Tuesday, 10 July 2012

CONFERENCE DAY: Friday, July 6, 2012

Circles, squares and triangles conference day – The geometry of Family, Professional Relationships



The keynote address was with Dianne and Phil Ferguson, the instructors of our afternoon course. They bring both an academic perspective to their research and teaching about family and professional relationships and a personal perspective as parents of a disabled son. They asked the audience to come up with words to describe families with disabled children, record them in large print and hold the cards up so they could see them. Here are some of the words that the audience came up with.







They talked about their research – they have found that when family members are involved in their children’s education, the students do better. This seemed to me to be a logical given. Certainly as a teacher I believe this to be true. But my version of involvement is going to be different than what the family may want. Dianne and Phil talked about how there is a misunderstanding between schools and families about roles and responsibility, how schools tend to be involved with a small number of families, and that schools and families tend to be natural enemies. I understand this to mean that schools have certain expectations about what families are going to do for them – read with their children, supervise homework, volunteer, show up when invited – and that this relationship is largely one sided. I can see their perspective and hadn’t really thought about relationships with parents in this way before. They went on to say that teachers and families are ‘natural enemies’ – this I don’t agree with. Relationships with families can sometimes be difficult, contentious even, but I don’t view my relationship with parents as inherently adversarial.  I did agree with their assessment of the basis for the misunderstandings between schools and families. They said that the misunderstanding is based on history, cultural differences, and socio-economic class. These ‘ghosts in the classroom’ have a direct bearing on how we with educators interact with families. The afternoon session was about ‘social capital’ and the impact that class has on how schools interact with their communities. When the parents look like us, talk like us and live like us, the school and community tend to work well together, but throw in race, cultural and socio-economic differences between schools and community and the relationship is stained by these factors. I see this as a problem for schools to acknowledge and address.

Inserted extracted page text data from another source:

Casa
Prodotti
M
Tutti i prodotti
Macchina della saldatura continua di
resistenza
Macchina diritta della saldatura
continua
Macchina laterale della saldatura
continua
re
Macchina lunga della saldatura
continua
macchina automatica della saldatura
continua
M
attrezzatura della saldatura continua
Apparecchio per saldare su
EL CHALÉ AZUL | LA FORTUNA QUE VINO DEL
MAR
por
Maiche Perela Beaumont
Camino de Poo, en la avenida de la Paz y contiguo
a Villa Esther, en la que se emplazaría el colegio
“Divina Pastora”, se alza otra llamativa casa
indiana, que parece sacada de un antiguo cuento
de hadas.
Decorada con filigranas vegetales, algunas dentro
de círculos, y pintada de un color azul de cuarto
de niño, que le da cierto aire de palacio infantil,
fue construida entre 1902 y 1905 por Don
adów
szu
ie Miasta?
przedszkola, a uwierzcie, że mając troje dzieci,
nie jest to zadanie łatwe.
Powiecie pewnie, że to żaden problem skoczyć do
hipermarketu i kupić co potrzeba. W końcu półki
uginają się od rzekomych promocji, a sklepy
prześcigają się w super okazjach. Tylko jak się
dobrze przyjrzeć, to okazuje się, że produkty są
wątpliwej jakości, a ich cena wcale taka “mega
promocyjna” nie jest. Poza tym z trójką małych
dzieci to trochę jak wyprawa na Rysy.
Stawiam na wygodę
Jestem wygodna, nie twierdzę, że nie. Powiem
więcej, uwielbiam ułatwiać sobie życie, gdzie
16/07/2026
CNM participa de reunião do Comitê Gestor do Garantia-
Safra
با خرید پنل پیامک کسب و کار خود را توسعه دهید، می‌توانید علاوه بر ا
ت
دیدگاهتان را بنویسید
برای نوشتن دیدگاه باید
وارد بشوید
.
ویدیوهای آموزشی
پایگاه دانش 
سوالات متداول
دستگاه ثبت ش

Karen Dyke talked about the influence of place in education and the effects of centralization on rural communities and its affects on family and school relationships. In a shrinking word that favours urban settings, rural communities are experiencing the negative effects this trend - globalization, accessibility, breakdown of traditions, technology and the driving force of corporate methodology into every aspect of life, including school.



My overall impression to the day was that as teachers we need to keep the personal in the professional. Developing and maintaining mutually respectful relationships with families and that we need to be aware of the ‘ghosts in the classroom’ that hover around both families and school staff.